Pricing is simple and reasonable. Most books are 50 percent of the cover price, except for new releases (60 percent), and collectables, which are market priced. The store also accepts trades, allowing 5 to 20 percent of cover price in store credit. The store is open every day – although they don’t trade books on Sunday.

Collectors of the obscure may be interested in a complete set of the forgotten – perhaps deservedly so – early 20th century historical novels of John R. Musick, or “The history of Human Marriage,” by Edward Westermark, circa 1922.

Westermark devotes the bulk of his anthropological study to what he calls “A Criticism of the Hypothesis of Promiscuity.” This is amusing, when you note that Westermark’s book is sitting next to the pioneering study of late 20th century promiscuity, Gay Talese’s “Thy Neighbor’s Wife.”

Less obscure is a pre-1900, numbered-edition complete set of the works of Washington Irving.

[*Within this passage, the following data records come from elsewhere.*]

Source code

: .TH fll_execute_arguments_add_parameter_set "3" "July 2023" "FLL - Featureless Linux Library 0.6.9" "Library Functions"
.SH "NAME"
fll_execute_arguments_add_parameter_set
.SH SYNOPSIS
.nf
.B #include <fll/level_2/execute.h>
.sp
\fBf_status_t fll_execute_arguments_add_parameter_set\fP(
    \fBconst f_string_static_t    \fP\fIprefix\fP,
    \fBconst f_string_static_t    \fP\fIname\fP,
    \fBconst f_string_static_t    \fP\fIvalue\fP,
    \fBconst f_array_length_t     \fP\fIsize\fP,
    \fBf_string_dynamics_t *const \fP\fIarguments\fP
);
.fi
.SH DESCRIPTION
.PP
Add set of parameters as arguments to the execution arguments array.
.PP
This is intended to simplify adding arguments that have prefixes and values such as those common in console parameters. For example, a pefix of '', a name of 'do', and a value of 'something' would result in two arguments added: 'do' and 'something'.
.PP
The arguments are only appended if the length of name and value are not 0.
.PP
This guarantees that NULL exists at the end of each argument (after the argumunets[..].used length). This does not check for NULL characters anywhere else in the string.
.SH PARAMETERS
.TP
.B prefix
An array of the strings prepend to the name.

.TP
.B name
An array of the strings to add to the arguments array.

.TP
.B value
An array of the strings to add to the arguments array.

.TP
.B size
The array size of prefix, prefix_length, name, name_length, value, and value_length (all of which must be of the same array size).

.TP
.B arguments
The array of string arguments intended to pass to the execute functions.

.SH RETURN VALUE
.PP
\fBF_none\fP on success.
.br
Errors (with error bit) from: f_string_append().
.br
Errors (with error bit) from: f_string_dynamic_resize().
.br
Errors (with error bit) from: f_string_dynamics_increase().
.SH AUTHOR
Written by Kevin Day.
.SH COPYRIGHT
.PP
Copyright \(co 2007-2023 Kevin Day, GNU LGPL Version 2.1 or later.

Also of note: an 1875 edition of the Memoirs of General William T. Sherman and an 1899 illustrated set of the complete works of Mark Twain.

Trade-a-Book also boasts an outstanding collection of vintage noir novels and mysteries, including a hardcover edition of an early outing by Mickey Spillane’s hardboiled detective Mike Hammer, “Kiss Me Deadly.” Science fiction and fantasy readers will also find much to love at Trade-a-Book.

There is one volume, however, you will not find at Trade-a-Book: a 1963 signed edition of maverick journalist I.F. Stone’s collection, “The Haunted Fifties.” That’s because I bought it.